MIJA: 'Health care market ripe for monitored extinguishers'

Wednesday, August 1, 2007

MARINETTE, Wisc.--Monitored fire extinguisher company MIJA completed its first health-care facility, a pilot project with Bay Area Medical Center here, the company announced July 5.
John McSheffrey, MIJA director of business development, expects health care to become a prime vertical for his company for two reasons: MIJA has a partnership with fire solutions firm Ansul, a division of Tyco International; and secondly, MIJA expects to expand its en.Gauge technology in the near future to monitor oxygen tanks used in hospitals.
MIJA has worked with Ansul for the past 15 months and Ansul's Joe Beranek arranged this project. In addition, Ansul recently completed a "hospital road show where they introduced suppression technology, including the en.Gauge product, to 15-20 hospitals," McSheffrey said. "The interest in en.Gauge is very high," he said.
The BAMC project involved 10 units installed throughout public areas on the first floor of the hospital. The public hospital plans to install en.Gauge on the other three floors as funds become available. It also has plans to install en.Guage extinguishes in three other hospital facilities that will be constructed on this campus in the future.
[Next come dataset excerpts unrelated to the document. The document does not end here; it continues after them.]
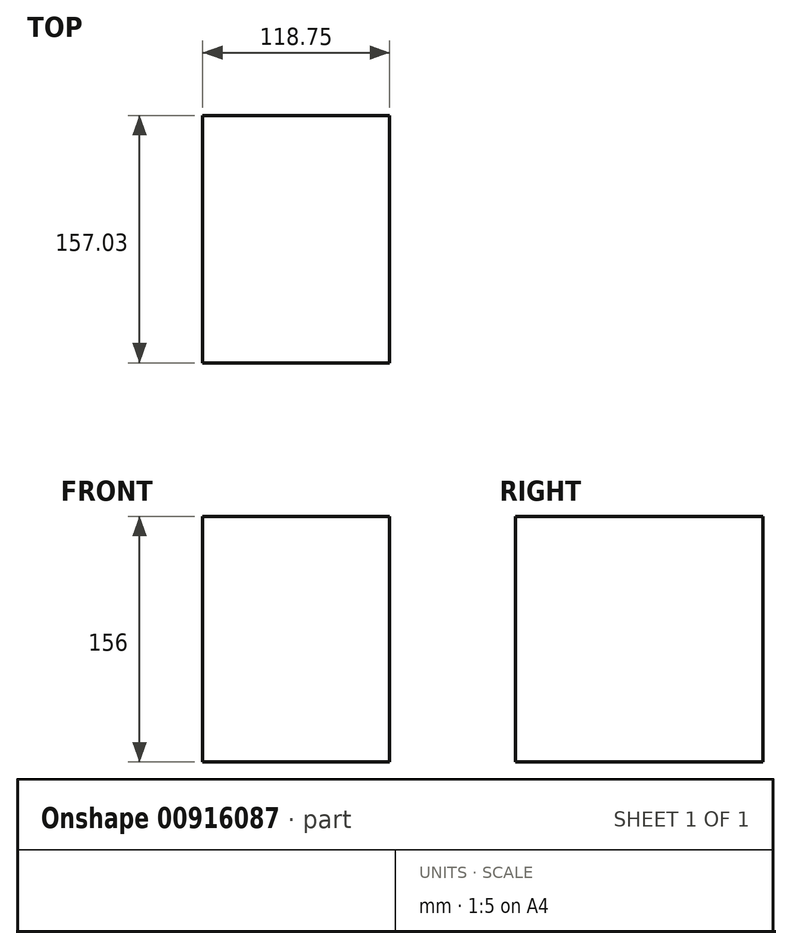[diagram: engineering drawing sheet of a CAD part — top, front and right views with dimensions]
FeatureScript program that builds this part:
annotation { "Feature Type Name" : "Feature", "Feature Type Description" : "" }
export const myFeature = defineFeature(function(context is Context, id is Id, definition is map)
    precondition{}
    {
        {
            var Q0;
            Q0=qCreatedBy(makeId("Top.planeOp"),FACE);
            var sketch = newSketch(context, id + "F0", { "sketchPlane" : qUnion([Q0])});
            skLineSegment(sketch, "E0.bottom", {"start": v(65.76, 93.8) * mm, "end": v(-52.99, 93.8) * mm});
            skLineSegment(sketch, "E0.top", {"start": v(65.76, -63.23) * mm, "end": v(-52.99, -63.23) * mm});
            skLineSegment(sketch, "E0.left", {"start": v(65.76, 93.8) * mm, "end": v(65.76, -63.23) * mm});
            skLineSegment(sketch, "E0.right", {"start": v(-52.99, 93.8) * mm, "end": v(-52.99, -63.23) * mm});
            skSolve(sketch);
        }
        {
            var Q0;
            Q0=makeQuery(id+"F0.imprint","IMPRINT",FACE,{"disambiguationData":[TD([[makeQuery(id+"F0.imprint","IMPRINT",EDGE,{"derivedFrom":sQuery(id+"F0.wireOp",EDGE,"E0.bottom")}),1.0]])]});
            extrude(context, id + "F1", {"entities" : qUnion([Q0]), "depth" : 156 * mm, "offsetDistance" : 25 * mm});
        }
    });
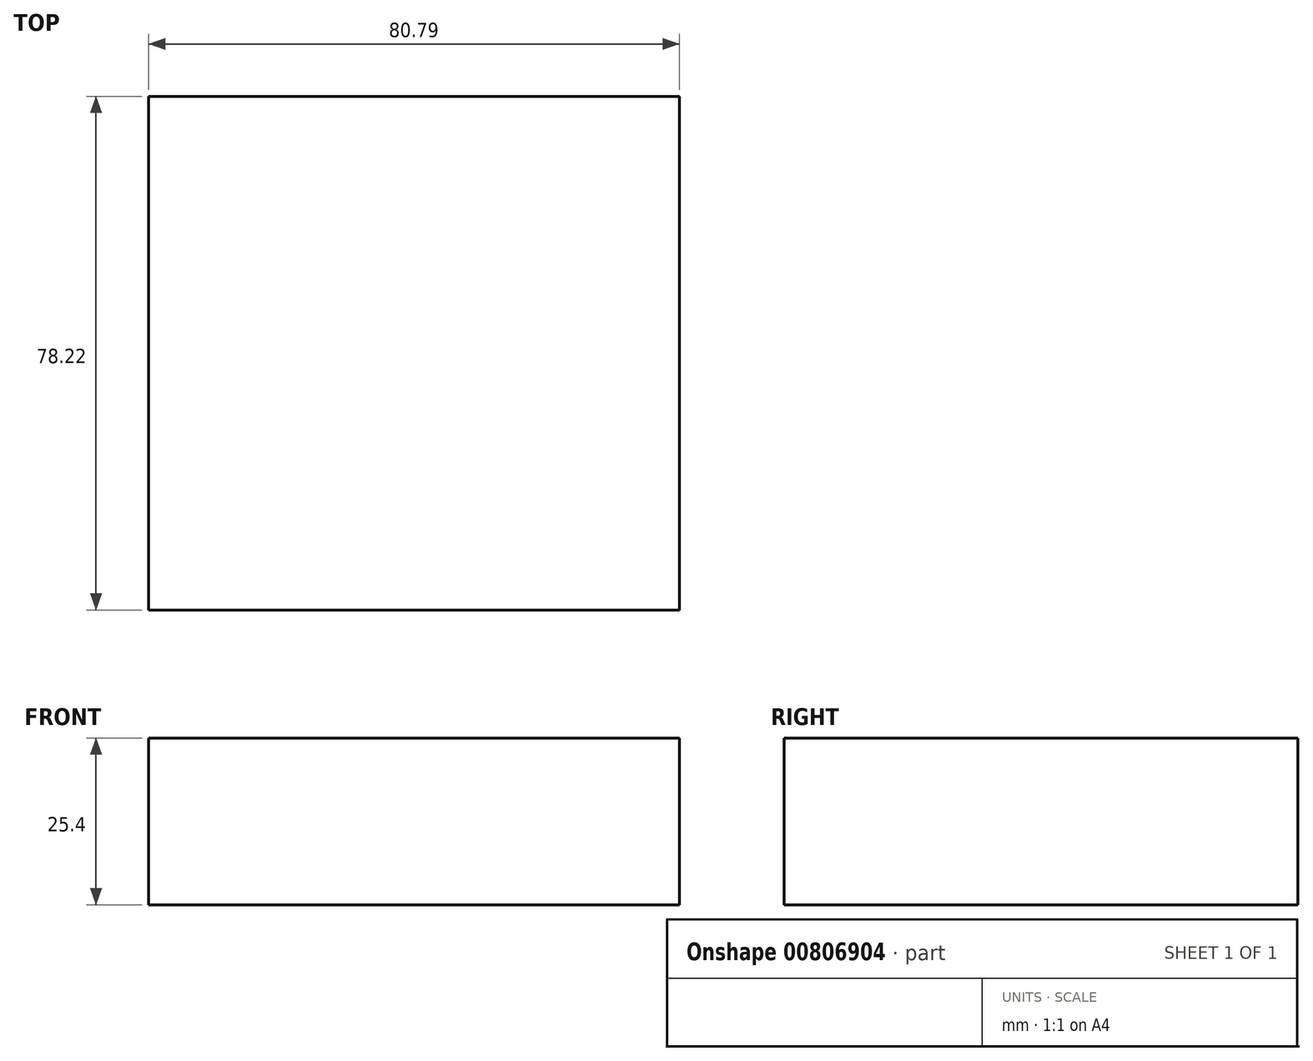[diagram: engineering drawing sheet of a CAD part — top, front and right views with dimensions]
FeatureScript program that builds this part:
annotation { "Feature Type Name" : "Feature", "Feature Type Description" : "" }
export const myFeature = defineFeature(function(context is Context, id is Id, definition is map)
    precondition{}
    {
        {
            var Q0;
            Q0=qCreatedBy(makeId("Top.planeOp"),FACE);
            var sketch = newSketch(context, id + "F0", { "sketchPlane" : qUnion([Q0])});
            skLineSegment(sketch, "E0.bottom", {"start": v(41.14, -31) * mm, "end": v(-39.65, -31) * mm});
            skLineSegment(sketch, "E0.top", {"start": v(41.14, 47.23) * mm, "end": v(-39.65, 47.23) * mm});
            skLineSegment(sketch, "E0.left", {"start": v(41.14, -31) * mm, "end": v(41.14, 47.23) * mm});
            skLineSegment(sketch, "E0.right", {"start": v(-39.65, -31) * mm, "end": v(-39.65, 47.23) * mm});
            skSolve(sketch);
        }
        {
            var Q0;
            Q0 = qSketchRegion(id + "F0", true);
            extrude(context, id + "F1", {"entities" : qUnion([Q0]), "depth" : 25.4 * mm, "offsetDistance" : 25.4 * mm});
        }
    });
The hospital liked the idea of being alerted if an extinguisher was obstructed, a common occurrence with its active corridors and many pieces of rolling equipment. McSheffrey said the hospital was concerned that the wireless extinguisher monitoring equipment may interfere with other electrical equipment used in the hospital. "We assured them that the frequency our wireless is on is proprietary and there would be no interference at all," he said.
En.Guage sends an alert to the fire alarm or security panel if an extinguisher is removed, is low on pressure or is obstructed. The National Fire Protection Association and the International Code Council now allow electronic monitoring of extinguishers in lieu of 30-day inspections, saving money and time for businesses, McSheffrey said. In addition, the Occupational Safety and Health Administration references NFPA 10 in its codes, which allows for electronic monitoring. This OSHA nod of approval is also helpful in selling the technology, he said.
"We expect the project to help spur interest from other medical facilities," Beranek said.
In addition to its partnership with Tyco's Ansul and SimplexGrinnell, MIJA partners with Inovonix and PACOM for back-end technology. "We're a small company and we can't manage the distribution to everyone, what we want to do is systematically introduce the product through selected channels so we can train and support the integrator to ensure that the product is installed and serviced correctly," he said.